W253BG
- Arial, South Carolina; United States;
- Broadcast area: Upstate South Carolina
- Frequency: 98.5 MHz
- Branding: X98.5

Programming
- Format: Alternative rock

Ownership
- Owner: Tower Above Media; (Tower Above Media LLC);
- Operator: SummitMedia

History
- First air date: March 27, 2007

Technical information
- Licensing authority: FCC
- Facility ID: 156113
- Class: D
- ERP: 250 watts
- Transmitter coordinates: 34°56′07″N 82°24′18″W﻿ / ﻿34.9352°N 82.4051°W
- Repeater: 107.3-2 WJMZ-HD2

Links
- Public license information: Public file; LMS;
- Webcast: Listen Live
- Website: x985fm.com

= W253BG =

W253BG (98.5 FM) is an alternative rock radio station located in Arial, South Carolina area. Although licensed as a broadcast translator prohibited from carrying its own programming, it broadcasts under a legal loophole allowed by the Federal Communications Commission, by simulcasting on HD Radio channel 2 of WJMZ FM 107.3, allowing such stations to sidestep the restriction on translators, as well as regulations regarding the excessive concentration of media ownership by a single company in a given media market.

==History==
98.5 FM began broadcasting in March 2007 in Arial, re-broadcasting WHRZ-LP in Spartanburg, which carries a Christian Contemporary format. In June 2012, an application was filed to move the station to Paris Mountain in Greenville, with a downgrade from 250 to 200 watts, however allowing the station to cover Greenville County, as well as portions of neighboring Pickens and Spartanburg counties with a solid signal. The station would also re-broadcast Cox Radio's WJMZ-FM's HD2 signal. The station's new tower also houses sister station W258CB, 99.5 Chuck FM.

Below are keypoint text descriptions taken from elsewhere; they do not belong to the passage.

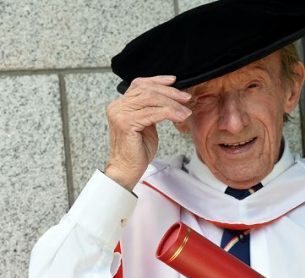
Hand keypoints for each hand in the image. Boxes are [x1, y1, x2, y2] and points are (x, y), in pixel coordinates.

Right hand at [105, 75, 191, 190]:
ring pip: (152, 99)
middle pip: (147, 90)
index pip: (140, 84)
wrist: (127, 169)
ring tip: (185, 110)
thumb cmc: (137, 150)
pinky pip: (153, 113)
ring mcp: (120, 113)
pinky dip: (170, 113)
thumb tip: (169, 99)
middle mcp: (118, 106)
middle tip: (186, 97)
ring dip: (172, 103)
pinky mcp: (126, 123)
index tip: (173, 81)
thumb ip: (151, 110)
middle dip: (170, 92)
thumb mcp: (146, 124)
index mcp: (121, 104)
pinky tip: (180, 116)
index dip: (157, 80)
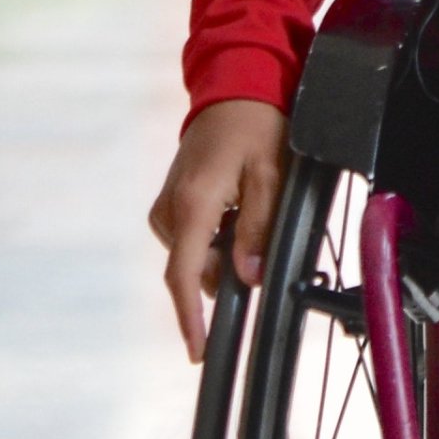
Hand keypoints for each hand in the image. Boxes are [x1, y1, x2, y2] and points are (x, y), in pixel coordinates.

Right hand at [148, 97, 289, 364]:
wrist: (234, 87)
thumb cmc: (257, 125)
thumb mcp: (270, 174)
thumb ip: (258, 227)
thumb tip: (249, 276)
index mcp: (193, 204)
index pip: (184, 276)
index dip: (191, 318)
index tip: (198, 351)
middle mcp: (170, 210)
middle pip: (196, 270)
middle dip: (228, 272)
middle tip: (264, 244)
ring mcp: (168, 206)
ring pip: (196, 256)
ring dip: (225, 251)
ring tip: (255, 209)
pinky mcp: (172, 203)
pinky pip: (194, 238)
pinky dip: (217, 238)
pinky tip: (239, 208)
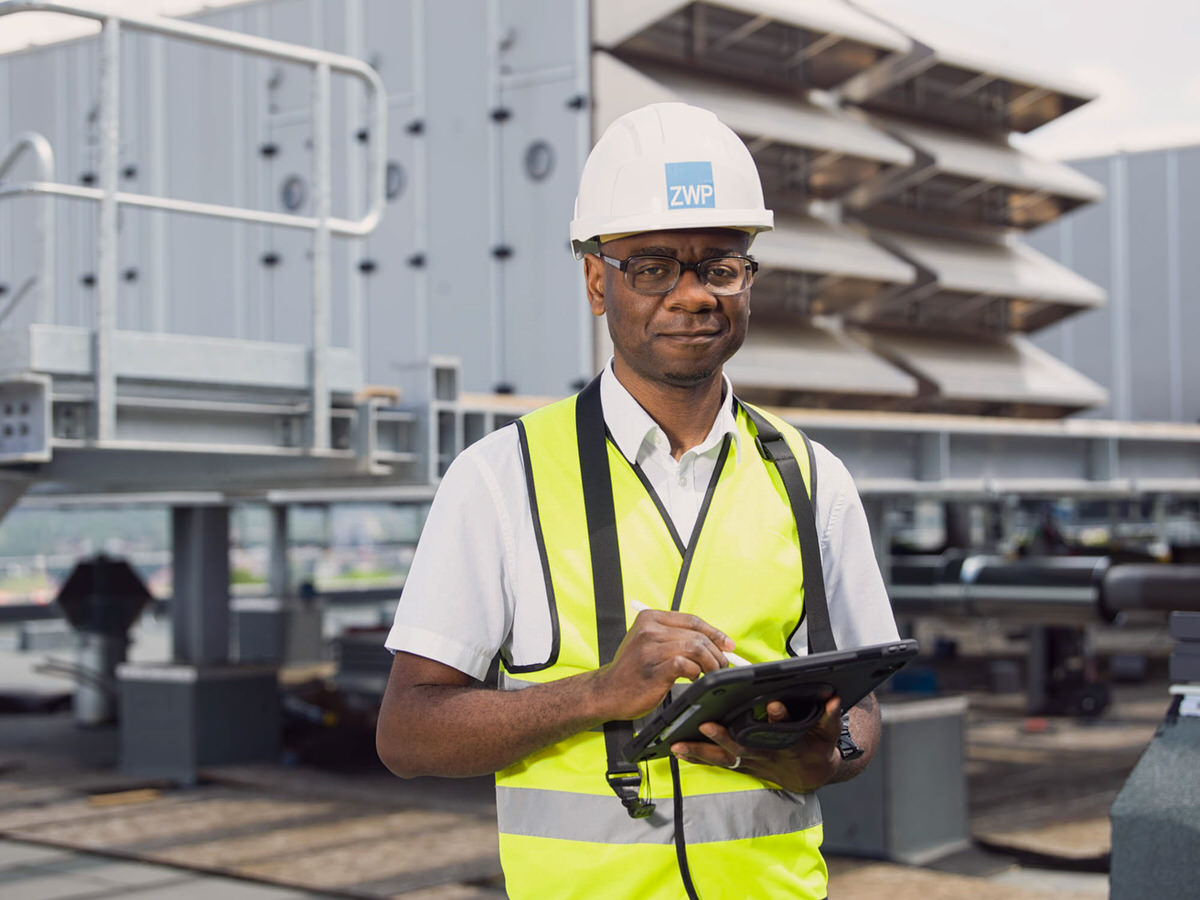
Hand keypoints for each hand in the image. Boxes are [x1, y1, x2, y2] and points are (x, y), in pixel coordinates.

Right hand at [590, 609, 734, 720]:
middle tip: (722, 665)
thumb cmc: (632, 670)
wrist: (608, 692)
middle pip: (697, 635)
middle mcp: (648, 630)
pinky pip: (686, 665)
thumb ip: (675, 638)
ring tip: (710, 672)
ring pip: (695, 648)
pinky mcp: (654, 669)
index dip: (714, 632)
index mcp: (649, 618)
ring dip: (710, 663)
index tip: (728, 645)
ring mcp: (649, 649)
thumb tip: (714, 642)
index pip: (692, 620)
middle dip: (716, 651)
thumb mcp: (649, 644)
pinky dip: (696, 672)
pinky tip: (692, 678)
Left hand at [669, 695, 842, 792]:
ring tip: (677, 745)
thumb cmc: (817, 749)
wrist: (811, 776)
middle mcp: (765, 755)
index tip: (775, 705)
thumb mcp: (828, 734)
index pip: (784, 729)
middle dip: (723, 738)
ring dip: (700, 753)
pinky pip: (717, 764)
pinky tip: (678, 752)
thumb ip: (830, 717)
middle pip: (743, 748)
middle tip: (705, 725)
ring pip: (723, 760)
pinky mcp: (740, 766)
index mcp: (787, 743)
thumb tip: (835, 698)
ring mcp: (750, 763)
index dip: (781, 718)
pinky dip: (698, 759)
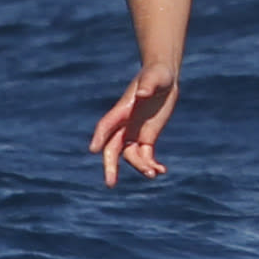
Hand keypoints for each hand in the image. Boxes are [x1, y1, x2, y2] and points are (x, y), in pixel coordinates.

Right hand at [91, 66, 181, 183]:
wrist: (164, 78)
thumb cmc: (157, 74)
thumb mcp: (155, 77)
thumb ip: (148, 84)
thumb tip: (142, 93)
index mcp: (123, 109)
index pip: (107, 125)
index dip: (99, 137)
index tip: (93, 150)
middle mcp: (124, 124)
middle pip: (112, 149)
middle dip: (110, 166)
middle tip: (110, 183)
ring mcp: (134, 132)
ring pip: (130, 156)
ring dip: (139, 166)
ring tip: (153, 173)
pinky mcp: (146, 138)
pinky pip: (145, 156)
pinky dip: (151, 165)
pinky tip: (161, 171)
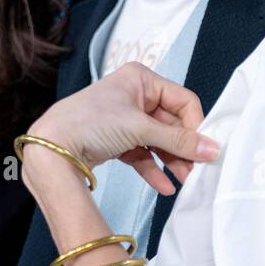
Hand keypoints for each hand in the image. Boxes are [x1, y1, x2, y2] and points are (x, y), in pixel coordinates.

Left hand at [27, 62, 220, 195]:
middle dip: (183, 148)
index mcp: (140, 79)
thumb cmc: (90, 123)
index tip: (203, 149)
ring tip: (184, 181)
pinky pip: (143, 153)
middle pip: (172, 123)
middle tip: (196, 171)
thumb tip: (213, 149)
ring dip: (171, 161)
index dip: (194, 125)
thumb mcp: (139, 129)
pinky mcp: (116, 139)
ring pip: (159, 140)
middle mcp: (134, 94)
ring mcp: (125, 118)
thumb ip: (178, 141)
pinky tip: (164, 186)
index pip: (182, 100)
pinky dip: (153, 168)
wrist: (51, 146)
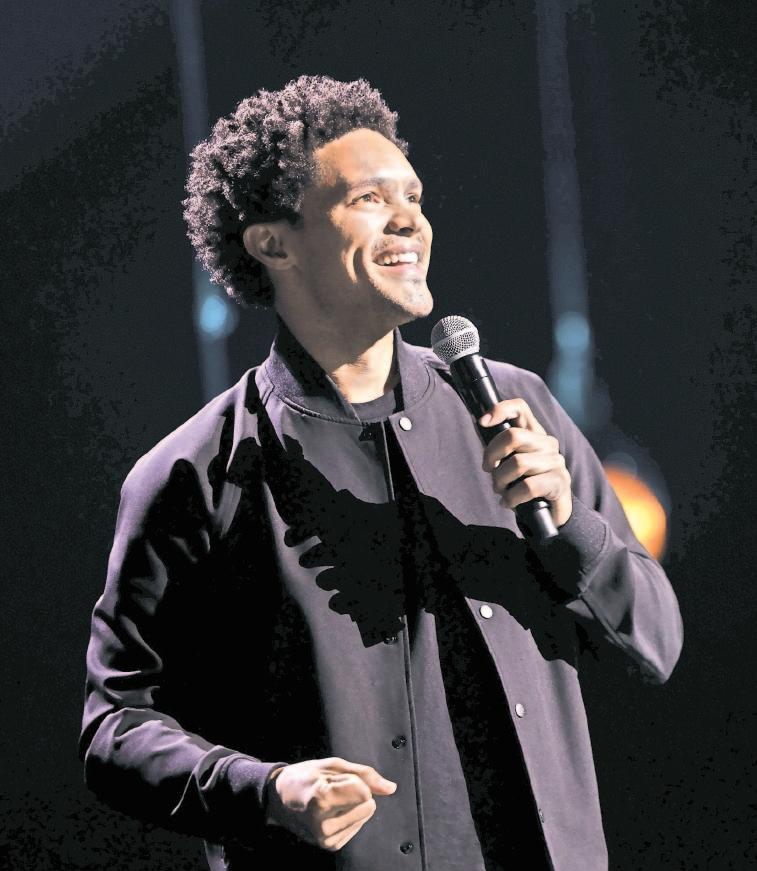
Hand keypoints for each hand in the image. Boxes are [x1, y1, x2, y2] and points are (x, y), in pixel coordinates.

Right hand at [265, 757, 396, 851]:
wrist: (280, 798)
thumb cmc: (306, 776)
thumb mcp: (334, 764)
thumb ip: (365, 775)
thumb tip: (391, 788)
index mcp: (322, 798)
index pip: (364, 792)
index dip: (355, 780)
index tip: (335, 779)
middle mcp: (324, 823)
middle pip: (367, 804)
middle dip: (356, 793)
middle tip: (332, 789)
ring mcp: (326, 837)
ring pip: (364, 815)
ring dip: (353, 805)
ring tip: (330, 800)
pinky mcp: (330, 845)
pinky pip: (357, 826)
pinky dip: (350, 816)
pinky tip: (332, 811)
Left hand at [480, 398, 572, 527]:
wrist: (550, 514)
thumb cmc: (525, 485)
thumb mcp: (510, 463)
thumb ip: (501, 448)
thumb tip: (482, 428)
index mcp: (534, 433)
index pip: (520, 408)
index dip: (499, 410)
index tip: (482, 423)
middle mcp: (547, 443)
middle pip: (513, 436)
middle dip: (492, 455)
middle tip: (489, 470)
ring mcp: (556, 462)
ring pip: (517, 463)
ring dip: (501, 481)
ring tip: (500, 490)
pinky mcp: (559, 482)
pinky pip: (528, 487)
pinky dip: (512, 497)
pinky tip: (508, 502)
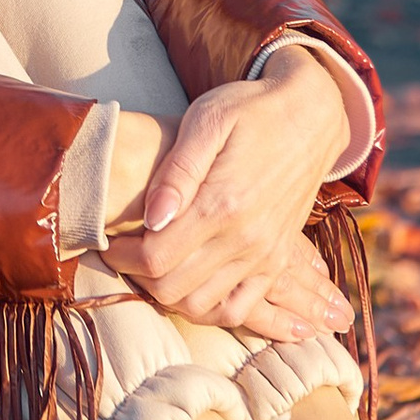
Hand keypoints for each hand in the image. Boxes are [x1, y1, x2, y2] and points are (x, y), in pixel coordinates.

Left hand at [99, 49, 355, 338]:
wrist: (311, 116)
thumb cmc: (250, 110)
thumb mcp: (207, 121)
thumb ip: (177, 172)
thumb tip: (150, 217)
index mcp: (222, 204)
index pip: (155, 258)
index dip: (122, 255)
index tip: (109, 238)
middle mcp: (246, 239)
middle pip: (173, 288)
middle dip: (138, 276)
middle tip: (126, 251)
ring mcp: (264, 254)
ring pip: (202, 305)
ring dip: (168, 294)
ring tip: (153, 266)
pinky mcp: (276, 260)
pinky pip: (240, 309)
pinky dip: (208, 309)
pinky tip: (189, 286)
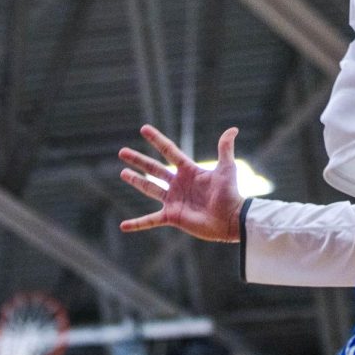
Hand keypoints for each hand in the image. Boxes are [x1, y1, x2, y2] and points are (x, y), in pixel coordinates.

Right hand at [119, 124, 243, 242]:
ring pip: (149, 188)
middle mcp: (178, 184)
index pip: (168, 151)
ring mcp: (173, 200)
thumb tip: (233, 128)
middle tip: (122, 152)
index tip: (144, 129)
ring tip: (123, 173)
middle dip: (138, 160)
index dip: (156, 139)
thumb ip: (225, 148)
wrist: (230, 219)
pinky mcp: (172, 217)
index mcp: (188, 170)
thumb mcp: (227, 168)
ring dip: (136, 181)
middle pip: (153, 168)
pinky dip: (137, 223)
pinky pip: (150, 220)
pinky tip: (124, 225)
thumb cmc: (230, 193)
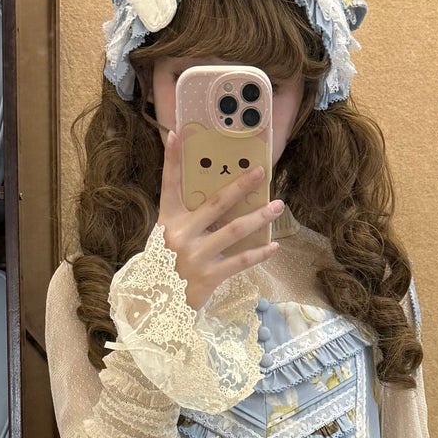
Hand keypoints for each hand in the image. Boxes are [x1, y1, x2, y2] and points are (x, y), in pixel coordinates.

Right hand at [158, 126, 282, 310]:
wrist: (159, 304)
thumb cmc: (167, 265)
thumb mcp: (168, 237)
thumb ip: (188, 218)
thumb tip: (218, 201)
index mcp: (169, 220)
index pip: (169, 184)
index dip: (173, 159)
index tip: (178, 133)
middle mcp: (182, 235)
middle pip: (216, 203)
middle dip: (241, 186)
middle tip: (261, 173)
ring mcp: (197, 255)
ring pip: (234, 230)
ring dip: (259, 217)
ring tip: (278, 206)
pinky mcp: (210, 276)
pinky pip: (240, 261)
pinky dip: (258, 254)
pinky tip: (273, 246)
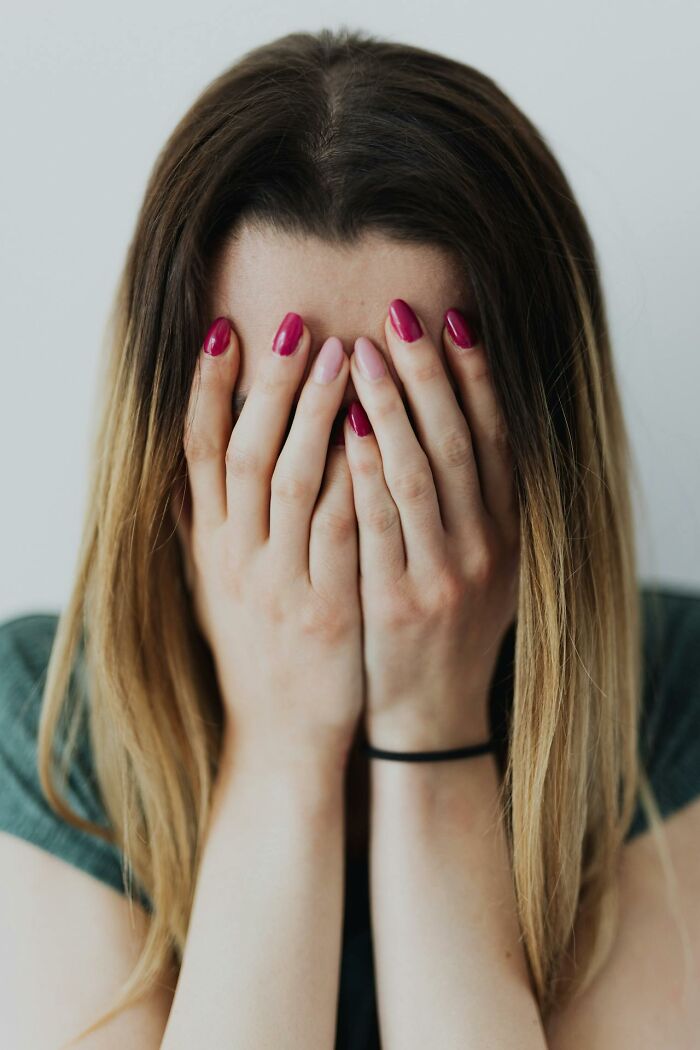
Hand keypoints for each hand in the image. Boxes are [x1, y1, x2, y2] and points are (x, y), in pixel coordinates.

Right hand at [171, 314, 363, 769]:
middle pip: (248, 455)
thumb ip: (204, 530)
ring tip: (343, 354)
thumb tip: (189, 470)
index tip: (225, 331)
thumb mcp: (216, 591)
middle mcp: (238, 561)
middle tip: (297, 324)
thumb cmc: (257, 653)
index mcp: (210, 549)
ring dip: (316, 414)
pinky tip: (377, 430)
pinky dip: (355, 476)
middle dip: (271, 386)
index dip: (208, 390)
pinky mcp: (328, 608)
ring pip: (294, 483)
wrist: (283, 736)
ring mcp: (281, 585)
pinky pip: (341, 530)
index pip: (199, 454)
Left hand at [342, 299, 519, 750]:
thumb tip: (457, 421)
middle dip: (428, 374)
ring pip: (420, 474)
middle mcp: (486, 547)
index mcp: (509, 531)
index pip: (496, 437)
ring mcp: (445, 574)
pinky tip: (344, 425)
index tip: (453, 319)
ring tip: (358, 351)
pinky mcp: (401, 601)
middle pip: (457, 442)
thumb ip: (476, 501)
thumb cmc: (449, 628)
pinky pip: (380, 524)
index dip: (477, 376)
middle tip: (399, 314)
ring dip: (392, 406)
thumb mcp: (482, 565)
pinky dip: (365, 470)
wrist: (433, 715)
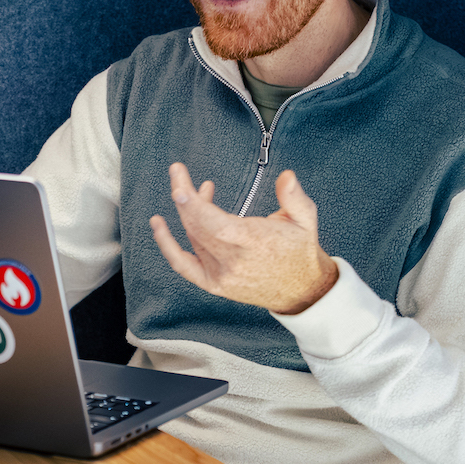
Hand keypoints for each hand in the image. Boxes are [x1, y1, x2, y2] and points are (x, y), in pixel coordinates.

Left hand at [149, 164, 338, 314]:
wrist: (301, 291)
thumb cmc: (299, 251)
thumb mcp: (305, 219)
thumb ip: (293, 196)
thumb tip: (286, 177)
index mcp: (255, 243)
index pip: (215, 225)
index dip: (194, 206)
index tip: (180, 186)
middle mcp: (234, 262)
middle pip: (197, 227)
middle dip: (184, 196)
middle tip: (179, 172)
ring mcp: (221, 275)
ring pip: (192, 238)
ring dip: (186, 211)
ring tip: (191, 191)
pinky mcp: (213, 283)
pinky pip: (182, 264)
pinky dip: (167, 245)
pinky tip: (159, 225)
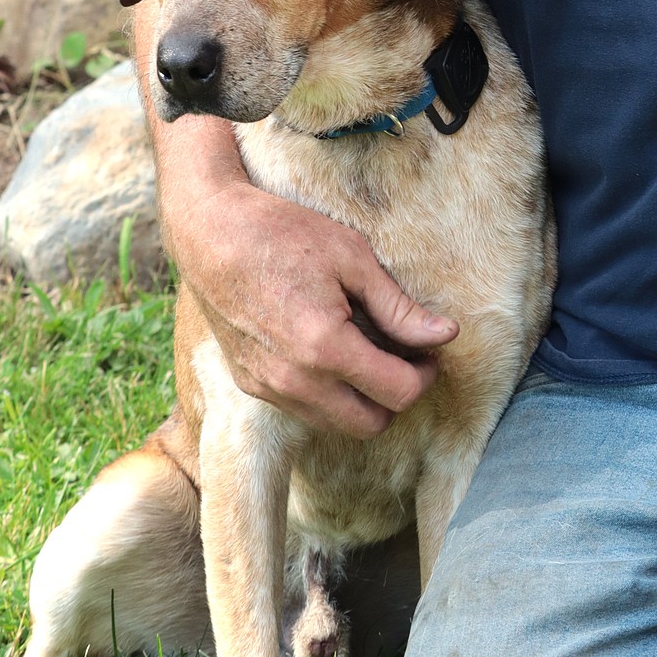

In early July 2012, shortly after the construction permit was granted, a website linked to Cox surfaced that indicated that "Talk 98.5" would launch, with a countdown to "something to talk about" on August 6 featured on the homepage. On Sunday, August 5, the station went live, running a loop of The Neal Boortz Show from sister station WSB. The following day, at 11am, a local talk show came on the air, referring to "Talk 98.5." Shortly after noon, after playing a montage of sound clips, the true format was launched as X-98.5, "The Upstate's New Rock Alternative." The first song heard on X-98.5 was We Are Young by Fun.

On July 20, 2012, Cox Radio, Inc. announced the sale of W253BG and 22 other stations to SummitMedia for $66.25 million. The sale was consummated on May 3, 2013.

The station registered websites in September 2013, referring to a format change to a gospel format as 98.5 Praise, Gospel 98.5, Praise 98, or Praise 98.5. However, this format change never took place. In June 2014, rumors began to spread that W253BG would flip to a simulcast of WRTH as 98.5/103.3 Earth FM, but that rumor never came to fruition.